Structured Context Learning for Generic Event Boundary Detection
Xin Gu, Congcong Li, Xinyao Wang, Dexiang Hong, Libo Zhang, Tiejian Luo, Longyin Wen, Heng Fan
TL;DR
The paper tackles Generic Event Boundary Detection (GEBD) by introducing Structured Context Learning (SCL) with Structured Partition of Sequence (SPoS) to provide localized, shared contextual information with linear-time complexity. SPoS partitions the video into K slices to generate structured context around each candidate frame, enabling flexible temporal models and reducing redundant computations, while group similarity maps are used with a lightweight FCN to predict boundaries. Gaussian smoothing of ground-truth boundaries addresses annotator disagreement, enhancing training stability. Experiments on Kinetics-GEBD and TAPOS show state-of-the-art accuracy and speed, with additional gains on shot-transition datasets highlighting strong generalization and practical impact.
Abstract
Generic Event Boundary Detection (GEBD) aims to identify moments in videos that humans perceive as event boundaries.

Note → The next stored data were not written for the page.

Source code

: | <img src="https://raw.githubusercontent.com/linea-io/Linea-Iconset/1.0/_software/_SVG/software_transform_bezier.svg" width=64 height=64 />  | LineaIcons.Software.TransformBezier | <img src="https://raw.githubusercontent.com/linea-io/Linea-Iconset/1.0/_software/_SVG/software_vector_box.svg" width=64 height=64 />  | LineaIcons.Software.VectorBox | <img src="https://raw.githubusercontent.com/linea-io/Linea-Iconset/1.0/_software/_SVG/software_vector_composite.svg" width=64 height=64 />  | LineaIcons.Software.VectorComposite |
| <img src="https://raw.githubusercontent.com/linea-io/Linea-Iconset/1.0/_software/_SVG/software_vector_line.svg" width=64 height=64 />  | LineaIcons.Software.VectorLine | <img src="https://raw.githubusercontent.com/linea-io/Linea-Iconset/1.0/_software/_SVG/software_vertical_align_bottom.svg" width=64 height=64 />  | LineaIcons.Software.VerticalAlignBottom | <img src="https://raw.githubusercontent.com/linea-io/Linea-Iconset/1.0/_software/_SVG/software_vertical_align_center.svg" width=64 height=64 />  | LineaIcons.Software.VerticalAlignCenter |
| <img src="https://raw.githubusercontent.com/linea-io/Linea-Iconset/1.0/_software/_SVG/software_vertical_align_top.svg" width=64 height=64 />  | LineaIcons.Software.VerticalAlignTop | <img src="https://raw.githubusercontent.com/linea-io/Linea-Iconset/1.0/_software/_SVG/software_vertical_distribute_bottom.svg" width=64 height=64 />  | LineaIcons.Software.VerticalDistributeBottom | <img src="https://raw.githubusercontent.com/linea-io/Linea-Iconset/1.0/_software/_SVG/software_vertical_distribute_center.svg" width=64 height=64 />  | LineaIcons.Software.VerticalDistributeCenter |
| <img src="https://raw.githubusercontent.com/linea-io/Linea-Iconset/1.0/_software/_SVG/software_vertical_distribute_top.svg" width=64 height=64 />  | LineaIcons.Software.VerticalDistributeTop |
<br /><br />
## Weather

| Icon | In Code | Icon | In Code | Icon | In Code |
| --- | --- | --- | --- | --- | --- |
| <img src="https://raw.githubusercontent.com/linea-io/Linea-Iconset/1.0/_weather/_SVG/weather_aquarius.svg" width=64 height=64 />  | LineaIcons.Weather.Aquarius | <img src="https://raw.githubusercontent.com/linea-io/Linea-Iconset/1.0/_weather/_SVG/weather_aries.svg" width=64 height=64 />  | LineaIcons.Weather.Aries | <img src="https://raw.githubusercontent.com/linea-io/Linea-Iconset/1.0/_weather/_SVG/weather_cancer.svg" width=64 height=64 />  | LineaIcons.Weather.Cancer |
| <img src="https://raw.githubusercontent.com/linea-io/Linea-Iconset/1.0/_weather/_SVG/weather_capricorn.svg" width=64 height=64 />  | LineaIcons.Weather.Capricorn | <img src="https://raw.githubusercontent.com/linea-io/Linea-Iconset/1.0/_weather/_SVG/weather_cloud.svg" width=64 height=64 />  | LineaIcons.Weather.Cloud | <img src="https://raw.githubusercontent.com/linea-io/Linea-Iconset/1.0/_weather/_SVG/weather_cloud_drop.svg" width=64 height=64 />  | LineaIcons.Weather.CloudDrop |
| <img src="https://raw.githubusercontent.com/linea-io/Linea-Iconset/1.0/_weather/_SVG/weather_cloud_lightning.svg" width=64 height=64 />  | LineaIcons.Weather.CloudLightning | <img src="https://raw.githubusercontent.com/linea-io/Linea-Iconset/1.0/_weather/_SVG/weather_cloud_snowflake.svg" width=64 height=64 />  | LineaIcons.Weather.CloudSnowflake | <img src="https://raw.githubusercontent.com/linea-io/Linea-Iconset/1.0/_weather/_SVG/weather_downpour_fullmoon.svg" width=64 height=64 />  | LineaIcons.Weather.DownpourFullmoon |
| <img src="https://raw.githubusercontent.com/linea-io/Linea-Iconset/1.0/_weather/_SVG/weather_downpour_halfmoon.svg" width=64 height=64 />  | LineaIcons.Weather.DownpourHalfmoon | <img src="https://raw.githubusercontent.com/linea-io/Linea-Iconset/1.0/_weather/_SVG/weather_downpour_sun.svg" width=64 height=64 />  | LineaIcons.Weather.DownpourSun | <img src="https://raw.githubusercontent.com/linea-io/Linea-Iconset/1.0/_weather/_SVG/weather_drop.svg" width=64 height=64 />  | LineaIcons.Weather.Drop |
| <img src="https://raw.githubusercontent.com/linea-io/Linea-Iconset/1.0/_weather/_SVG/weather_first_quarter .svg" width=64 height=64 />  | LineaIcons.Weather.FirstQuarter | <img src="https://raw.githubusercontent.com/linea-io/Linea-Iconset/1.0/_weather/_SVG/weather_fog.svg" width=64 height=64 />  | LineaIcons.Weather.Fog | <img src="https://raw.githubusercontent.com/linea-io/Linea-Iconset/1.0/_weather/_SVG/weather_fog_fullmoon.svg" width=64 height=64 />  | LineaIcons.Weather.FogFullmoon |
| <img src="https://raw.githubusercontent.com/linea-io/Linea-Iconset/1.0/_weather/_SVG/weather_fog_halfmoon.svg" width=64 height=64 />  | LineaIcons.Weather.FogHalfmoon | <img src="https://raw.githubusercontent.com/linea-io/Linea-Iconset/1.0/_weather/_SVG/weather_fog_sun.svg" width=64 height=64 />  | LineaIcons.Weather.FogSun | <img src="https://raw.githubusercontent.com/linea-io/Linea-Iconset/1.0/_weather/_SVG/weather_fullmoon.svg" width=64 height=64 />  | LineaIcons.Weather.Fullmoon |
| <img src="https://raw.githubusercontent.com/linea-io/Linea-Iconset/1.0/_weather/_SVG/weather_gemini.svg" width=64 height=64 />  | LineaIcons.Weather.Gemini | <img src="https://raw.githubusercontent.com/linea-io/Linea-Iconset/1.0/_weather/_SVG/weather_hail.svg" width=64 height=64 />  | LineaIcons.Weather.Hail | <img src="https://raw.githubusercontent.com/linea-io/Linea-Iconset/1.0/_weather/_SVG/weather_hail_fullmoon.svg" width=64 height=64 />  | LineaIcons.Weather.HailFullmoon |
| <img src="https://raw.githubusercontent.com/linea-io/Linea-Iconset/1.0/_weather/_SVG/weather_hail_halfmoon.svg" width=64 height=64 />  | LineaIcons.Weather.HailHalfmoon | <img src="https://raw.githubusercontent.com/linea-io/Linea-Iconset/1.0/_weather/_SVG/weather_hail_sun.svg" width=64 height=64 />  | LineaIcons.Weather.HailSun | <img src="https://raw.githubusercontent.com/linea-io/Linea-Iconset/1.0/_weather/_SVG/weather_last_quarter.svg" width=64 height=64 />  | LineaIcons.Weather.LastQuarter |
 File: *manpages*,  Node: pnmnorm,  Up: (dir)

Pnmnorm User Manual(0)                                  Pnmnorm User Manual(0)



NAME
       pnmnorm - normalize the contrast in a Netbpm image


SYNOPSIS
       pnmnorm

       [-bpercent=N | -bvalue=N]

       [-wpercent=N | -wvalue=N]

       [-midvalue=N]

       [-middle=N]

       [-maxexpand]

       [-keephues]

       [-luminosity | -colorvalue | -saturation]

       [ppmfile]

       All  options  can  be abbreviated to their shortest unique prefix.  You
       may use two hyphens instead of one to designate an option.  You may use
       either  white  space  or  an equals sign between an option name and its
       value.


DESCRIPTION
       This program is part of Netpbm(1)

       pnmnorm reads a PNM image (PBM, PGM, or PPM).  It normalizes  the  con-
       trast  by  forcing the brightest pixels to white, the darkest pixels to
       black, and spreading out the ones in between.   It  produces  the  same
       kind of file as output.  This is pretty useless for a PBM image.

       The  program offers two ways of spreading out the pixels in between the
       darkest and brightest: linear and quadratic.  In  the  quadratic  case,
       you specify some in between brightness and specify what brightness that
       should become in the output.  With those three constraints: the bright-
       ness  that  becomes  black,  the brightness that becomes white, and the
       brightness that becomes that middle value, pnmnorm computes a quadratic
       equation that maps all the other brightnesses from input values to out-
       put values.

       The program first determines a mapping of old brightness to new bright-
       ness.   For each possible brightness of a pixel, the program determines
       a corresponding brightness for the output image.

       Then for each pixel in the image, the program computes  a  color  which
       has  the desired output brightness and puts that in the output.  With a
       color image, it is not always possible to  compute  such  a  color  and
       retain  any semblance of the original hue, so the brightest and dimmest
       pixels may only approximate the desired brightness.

This paper proposes a novel method for addressing this task, called Structured Context Learning, which introduces the Structured Partition of Sequence (SPoS) to provide a structured context for learning temporal information. Our approach is end-to-end trainable and flexible, not restricted to specific temporal models like GRU, LSTM, and Transformers. This flexibility enables our method to achieve a better speed-accuracy trade-off. Specifically, we apply SPoS to partition the input frame sequence and provide a structured context for the subsequent temporal model. Notably, SPoS's overall computational complexity is linear with respect to the video length. We next calculate group similarities to capture differences between frames, and a lightweight fully convolutional network is utilized to determine the event boundaries based on the grouped similarity maps. To remedy the ambiguities of boundary annotations, we adapt the Gaussian kernel to preprocess the ground-truth event boundaries. Our proposed method has been extensively evaluated on the challenging Kinetics-GEBD, TAPOS, and shot transition detection datasets, demonstrating its superiority over existing state-of-the-art methods.